La mano sinistra passava sistematicamente sulle tante medaglie che adornavano l’impeccabile divisa. A volte gli capitava di sospirare, ripensando alla bellezza dei momenti trascorsi lì nel fango anni addietro, quando la sua unica preoccupazione era quella di forgiare il fisico alle dure condizioni di vita e l’unico orizzonte visibile non andava al di là di quel pezzo di terra. “Comandante?” Una voce interruppe i suoi pensieri. Il sottotenente lo guardava con aria perplessa, mentre se ne stava impalato nel gesto del saluto. “Riposo, soldato. Cosa vuoi? Sappi che sono impegnato tutto il giorno e non sopporto le distrazioni.” “ Sono qui per riferirvi che abbiamo un problema in sala mensa, signore….” L’alto ufficiale lo guardò annoiato per poi tornare ad osservare il campo sottostante. “Abbiamo provato di tutto, signore! Nemmeno l’intervento del capitano ha prodotto risultati soddisfacenti. Purtroppo il ragazzo non si adatta all’ambiente.”

Alesic sbuffò sonoramente ed allontanandosi dalla finestra si avviò seguito a pochi passi dal sottotenente.

Alesic allungò il braccio e raccolse un bel boccone di cibo con il cucchiaio.
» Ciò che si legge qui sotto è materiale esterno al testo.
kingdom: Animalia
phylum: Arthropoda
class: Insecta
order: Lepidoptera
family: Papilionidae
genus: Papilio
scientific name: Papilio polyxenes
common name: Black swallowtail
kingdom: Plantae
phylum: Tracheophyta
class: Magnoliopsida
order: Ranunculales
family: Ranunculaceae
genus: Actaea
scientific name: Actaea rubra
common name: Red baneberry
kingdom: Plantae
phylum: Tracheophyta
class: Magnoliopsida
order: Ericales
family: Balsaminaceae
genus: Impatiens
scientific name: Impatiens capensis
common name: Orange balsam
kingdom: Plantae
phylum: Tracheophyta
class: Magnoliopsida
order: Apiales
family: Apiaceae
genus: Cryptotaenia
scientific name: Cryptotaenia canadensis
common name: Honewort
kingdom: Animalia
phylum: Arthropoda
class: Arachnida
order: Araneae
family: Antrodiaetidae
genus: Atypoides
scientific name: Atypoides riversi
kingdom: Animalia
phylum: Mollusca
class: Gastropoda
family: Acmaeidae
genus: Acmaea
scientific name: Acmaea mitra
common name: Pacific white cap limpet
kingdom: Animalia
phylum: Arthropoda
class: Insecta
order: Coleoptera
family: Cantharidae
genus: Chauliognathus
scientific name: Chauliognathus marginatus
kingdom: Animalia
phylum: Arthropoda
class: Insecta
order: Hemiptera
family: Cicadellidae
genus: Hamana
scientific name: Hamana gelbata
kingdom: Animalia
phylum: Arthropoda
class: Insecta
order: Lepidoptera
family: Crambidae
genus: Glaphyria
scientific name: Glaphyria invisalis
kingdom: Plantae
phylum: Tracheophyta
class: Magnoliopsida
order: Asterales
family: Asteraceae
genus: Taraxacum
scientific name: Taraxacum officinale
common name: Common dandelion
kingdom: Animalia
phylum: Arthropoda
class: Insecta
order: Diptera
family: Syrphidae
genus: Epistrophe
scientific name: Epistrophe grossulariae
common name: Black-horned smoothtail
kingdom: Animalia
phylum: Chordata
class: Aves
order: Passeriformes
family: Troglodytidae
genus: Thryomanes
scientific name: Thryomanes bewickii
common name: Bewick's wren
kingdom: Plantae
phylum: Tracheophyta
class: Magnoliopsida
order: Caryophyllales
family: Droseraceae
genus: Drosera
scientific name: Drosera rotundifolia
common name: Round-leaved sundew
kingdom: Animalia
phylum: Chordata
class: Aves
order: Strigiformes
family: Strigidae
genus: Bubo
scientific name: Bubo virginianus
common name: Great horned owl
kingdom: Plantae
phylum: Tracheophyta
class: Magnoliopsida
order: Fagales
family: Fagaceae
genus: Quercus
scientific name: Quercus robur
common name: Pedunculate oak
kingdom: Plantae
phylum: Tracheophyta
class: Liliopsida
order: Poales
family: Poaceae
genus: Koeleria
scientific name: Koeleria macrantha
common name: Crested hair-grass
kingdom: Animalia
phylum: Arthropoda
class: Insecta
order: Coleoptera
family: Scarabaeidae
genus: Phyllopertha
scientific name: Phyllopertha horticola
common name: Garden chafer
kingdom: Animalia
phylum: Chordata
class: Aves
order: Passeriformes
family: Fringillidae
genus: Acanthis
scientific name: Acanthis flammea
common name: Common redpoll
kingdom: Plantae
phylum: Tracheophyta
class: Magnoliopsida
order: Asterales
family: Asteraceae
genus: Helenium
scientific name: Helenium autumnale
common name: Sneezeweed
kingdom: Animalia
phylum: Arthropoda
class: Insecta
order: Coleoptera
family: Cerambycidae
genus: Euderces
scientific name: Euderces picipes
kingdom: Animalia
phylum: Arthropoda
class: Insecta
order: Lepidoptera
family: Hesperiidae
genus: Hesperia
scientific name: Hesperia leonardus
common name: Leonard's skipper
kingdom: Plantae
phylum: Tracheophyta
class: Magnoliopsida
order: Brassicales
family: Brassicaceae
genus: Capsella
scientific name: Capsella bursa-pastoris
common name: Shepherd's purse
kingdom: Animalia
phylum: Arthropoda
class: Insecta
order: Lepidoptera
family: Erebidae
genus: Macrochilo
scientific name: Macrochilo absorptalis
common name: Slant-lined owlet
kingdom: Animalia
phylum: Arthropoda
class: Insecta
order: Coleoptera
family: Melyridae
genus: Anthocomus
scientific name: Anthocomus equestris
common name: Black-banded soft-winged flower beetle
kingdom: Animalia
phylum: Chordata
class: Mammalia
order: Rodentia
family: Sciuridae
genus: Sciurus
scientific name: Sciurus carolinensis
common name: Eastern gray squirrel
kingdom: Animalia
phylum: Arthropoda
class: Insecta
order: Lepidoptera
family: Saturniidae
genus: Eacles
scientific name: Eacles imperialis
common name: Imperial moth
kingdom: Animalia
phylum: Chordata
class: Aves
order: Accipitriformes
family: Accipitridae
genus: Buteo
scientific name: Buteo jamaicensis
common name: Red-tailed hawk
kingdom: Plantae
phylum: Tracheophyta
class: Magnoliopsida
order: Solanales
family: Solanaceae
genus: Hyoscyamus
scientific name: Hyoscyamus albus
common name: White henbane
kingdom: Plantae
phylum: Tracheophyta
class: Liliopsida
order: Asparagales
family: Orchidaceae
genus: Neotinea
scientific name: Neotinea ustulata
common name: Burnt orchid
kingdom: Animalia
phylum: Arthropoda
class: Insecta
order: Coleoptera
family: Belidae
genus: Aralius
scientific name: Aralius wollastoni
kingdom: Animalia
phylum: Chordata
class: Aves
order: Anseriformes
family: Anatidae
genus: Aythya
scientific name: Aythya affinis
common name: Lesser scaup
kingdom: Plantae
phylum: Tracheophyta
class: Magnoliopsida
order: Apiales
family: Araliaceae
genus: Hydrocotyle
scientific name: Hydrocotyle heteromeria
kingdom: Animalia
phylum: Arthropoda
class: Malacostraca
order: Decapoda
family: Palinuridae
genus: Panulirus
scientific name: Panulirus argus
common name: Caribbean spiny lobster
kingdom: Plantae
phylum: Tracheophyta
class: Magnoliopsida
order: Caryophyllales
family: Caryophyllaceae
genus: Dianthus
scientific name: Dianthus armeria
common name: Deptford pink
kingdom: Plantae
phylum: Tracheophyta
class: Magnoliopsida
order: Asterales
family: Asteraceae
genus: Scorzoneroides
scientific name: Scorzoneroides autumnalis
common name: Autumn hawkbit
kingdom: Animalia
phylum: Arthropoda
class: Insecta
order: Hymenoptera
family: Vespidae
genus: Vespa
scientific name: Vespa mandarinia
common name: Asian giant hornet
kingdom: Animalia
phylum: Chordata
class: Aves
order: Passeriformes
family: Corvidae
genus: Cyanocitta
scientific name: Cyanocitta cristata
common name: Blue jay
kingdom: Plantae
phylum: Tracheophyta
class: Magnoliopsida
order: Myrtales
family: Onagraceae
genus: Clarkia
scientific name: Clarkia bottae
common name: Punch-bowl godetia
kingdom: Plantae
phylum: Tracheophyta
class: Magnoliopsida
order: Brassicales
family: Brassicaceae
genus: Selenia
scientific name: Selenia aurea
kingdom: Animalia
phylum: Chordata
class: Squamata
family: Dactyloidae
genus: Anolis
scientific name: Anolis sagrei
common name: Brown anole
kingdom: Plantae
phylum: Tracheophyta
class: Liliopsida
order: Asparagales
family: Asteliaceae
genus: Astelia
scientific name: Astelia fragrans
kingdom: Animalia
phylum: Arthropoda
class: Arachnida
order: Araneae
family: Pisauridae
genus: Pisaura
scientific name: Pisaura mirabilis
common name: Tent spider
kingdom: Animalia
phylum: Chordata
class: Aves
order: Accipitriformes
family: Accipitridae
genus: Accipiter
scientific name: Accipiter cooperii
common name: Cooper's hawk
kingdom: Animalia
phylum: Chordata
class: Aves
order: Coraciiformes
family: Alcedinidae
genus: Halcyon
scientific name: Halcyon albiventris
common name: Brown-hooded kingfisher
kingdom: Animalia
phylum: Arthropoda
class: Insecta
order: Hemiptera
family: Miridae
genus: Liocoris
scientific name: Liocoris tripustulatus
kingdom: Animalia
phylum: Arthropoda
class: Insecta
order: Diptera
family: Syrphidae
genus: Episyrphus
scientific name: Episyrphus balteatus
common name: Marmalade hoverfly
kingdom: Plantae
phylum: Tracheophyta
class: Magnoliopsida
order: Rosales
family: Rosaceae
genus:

Il ragazzo continuò a fissare il vuoto davanti a sé con quegli occhi azzurri privi ormai di vita. Un piccione si appollaiò sul davanzale della finestra e, mentre il rumore dei passi nel campo si fece più forte, Aris spalancò la bocca e mandò giù le patate calde, accompagnato dal sorriso di un uomo di mezza età.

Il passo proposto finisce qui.